London Piano Institute is the U.K.’s only adults-only piano school. Located in central London, London Piano Institute offers the highest quality instruction in classical, jazz, pop, rock and blues piano using the latest and most effective adult instructional methods. Here a top instructor at London Piano Institute discusses one the greatest keyboard composers of all time, Johann Sebastian Bach.
Information Nation: Almost everyone recognizes the Bach name.
London Piano Institute: That’s because he is universally recognized as one of the greatest composers and musicians in history.
Information Nation: When did he live?
London Piano Institute: He was born in 1685 in Eisenach, in what is now central Germany, and he died in 1750 in Leipzig, not far from his birthplace.
Information Nation: What period in musical history is that?
London Piano Institute: He lived and composed in what is known as the Baroque period.
Information Nation: Was he born into a musical family?
London Piano Institute: Yes, his father taught him violin and music theory and all of his uncles were professional musicians. Their posts included church organists, court chamber musicians and composers.
Information Nation: Where did he first encounter the keyboard?
London Piano Institute: One uncle introduced him to the organ, the primary keyboard instrument of the day, since most of the music that ordinary people heard was performed in churches.
Information Nation: Who else instructed him?
London Piano Institute: After both his parents died when he was only 10, he moved in with his older brother, a church organist in a nearby town, who continued to instruct him in organ and clavichord (an early form of piano) and introduced him to the music of other composers.
Information Nation: Was he formally schooled in music?
London Piano Institute: At the age of 14, Bach was awarded a choral scholarship to study at the prestigious St. Michael’s School in Lüneburg.
Information Nation: What was his first professional job?
London Piano Institute: After graduating from St. Michael’s, he was appointed court musician in the chapel of Duke Johann Ernst in Weimar where his reputation as a keyboardist grew.
Information Nation: When did he begin composing in earnest?
London Piano Institute: After several other brief postings as a church organist, he married and returned to the ducal court at Weimer where he worked with a large contingent of professional musicians. This was the start of a long period of composing keyboard and orchestral works.
Information Nation: What are some of his best-known works for the keyboard?
London Piano Institute: The Well-Tempered Clavier contains a prelude and fugue in each of the 24 major and minor keys. It is thus used as a primary exercise book for keyboardists in their training.
Information Nation: What does “well-tempered” mean?
London Piano Institute: A temperament is the system of tuning used to make it possible to play in a number of musical keys. In Bach’s time, that was an innovation.
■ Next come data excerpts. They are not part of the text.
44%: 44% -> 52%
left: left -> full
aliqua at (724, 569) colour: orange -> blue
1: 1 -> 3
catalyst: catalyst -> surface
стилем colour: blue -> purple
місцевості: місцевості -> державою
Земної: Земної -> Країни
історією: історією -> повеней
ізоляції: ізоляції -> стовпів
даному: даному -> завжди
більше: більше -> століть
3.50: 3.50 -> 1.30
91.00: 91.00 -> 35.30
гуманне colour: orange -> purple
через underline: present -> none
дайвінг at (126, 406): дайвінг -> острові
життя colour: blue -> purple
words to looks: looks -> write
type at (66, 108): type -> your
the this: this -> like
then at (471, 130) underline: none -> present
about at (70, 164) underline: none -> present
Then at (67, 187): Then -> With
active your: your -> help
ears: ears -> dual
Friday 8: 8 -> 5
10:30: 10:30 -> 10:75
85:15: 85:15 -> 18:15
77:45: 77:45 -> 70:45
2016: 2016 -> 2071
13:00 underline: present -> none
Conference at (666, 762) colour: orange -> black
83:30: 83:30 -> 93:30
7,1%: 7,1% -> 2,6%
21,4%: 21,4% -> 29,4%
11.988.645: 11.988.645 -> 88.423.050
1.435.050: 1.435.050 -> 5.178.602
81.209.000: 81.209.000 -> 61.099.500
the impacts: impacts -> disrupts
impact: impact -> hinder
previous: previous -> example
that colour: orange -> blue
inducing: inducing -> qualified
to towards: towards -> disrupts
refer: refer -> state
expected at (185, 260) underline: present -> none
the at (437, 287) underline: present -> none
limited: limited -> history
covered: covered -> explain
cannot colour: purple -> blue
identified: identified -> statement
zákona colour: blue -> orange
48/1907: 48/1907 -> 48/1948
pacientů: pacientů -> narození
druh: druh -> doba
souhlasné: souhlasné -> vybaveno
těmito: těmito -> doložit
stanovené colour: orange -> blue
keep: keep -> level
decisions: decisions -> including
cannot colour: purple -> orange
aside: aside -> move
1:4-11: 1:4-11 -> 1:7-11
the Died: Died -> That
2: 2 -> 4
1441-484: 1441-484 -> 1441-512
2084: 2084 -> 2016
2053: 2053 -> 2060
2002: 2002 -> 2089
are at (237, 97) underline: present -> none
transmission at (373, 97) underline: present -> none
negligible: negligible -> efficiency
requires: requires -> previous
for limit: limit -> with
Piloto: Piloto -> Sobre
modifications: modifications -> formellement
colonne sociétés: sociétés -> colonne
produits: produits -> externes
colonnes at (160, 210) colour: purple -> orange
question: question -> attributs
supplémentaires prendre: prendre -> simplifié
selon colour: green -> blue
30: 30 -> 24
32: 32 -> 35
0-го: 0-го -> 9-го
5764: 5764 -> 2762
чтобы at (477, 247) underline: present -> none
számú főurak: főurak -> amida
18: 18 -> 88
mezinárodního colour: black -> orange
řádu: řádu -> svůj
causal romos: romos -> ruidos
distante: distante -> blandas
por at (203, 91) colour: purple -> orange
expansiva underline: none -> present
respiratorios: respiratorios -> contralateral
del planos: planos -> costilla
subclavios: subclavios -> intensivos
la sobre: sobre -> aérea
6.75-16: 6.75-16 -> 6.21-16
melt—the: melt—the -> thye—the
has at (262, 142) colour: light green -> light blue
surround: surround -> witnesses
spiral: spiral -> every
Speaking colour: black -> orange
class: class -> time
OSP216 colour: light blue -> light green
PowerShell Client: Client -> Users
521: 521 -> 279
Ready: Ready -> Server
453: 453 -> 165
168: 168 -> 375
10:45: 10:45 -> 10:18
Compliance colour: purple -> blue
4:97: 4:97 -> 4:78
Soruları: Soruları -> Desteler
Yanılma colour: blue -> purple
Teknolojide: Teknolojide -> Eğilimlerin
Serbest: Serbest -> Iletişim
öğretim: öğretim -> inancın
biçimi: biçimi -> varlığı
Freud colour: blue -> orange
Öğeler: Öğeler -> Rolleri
Information Nation: What are some of his other keyboard works?
London Piano Institute: The 15 Inventions and Sinfonias, Partitas for keyboard, and the Goldberg Variations are among the best-known.
Information Nation: Did he continue to perform?
London Piano Institute: Yes, he was organist and composer at a number of churches during the remainder of his life and achieved notoriety as a court musician.
Information Nation: Did he achieve fame in his lifetime?
London Piano Institute: While he was recognized by important noblemen and other German composers like Handel, he was not widely known until long after his death.
Information Nation: Where is he buried?
London Piano Institute: He is buried in Leipzig where a statue is erected in his honor.
Information Nation: Why is he revered as a composer?
London Piano Institute: There are many reasons, but if I had to summarise it would be that the technical complexity and beauty of his music are unparalleled.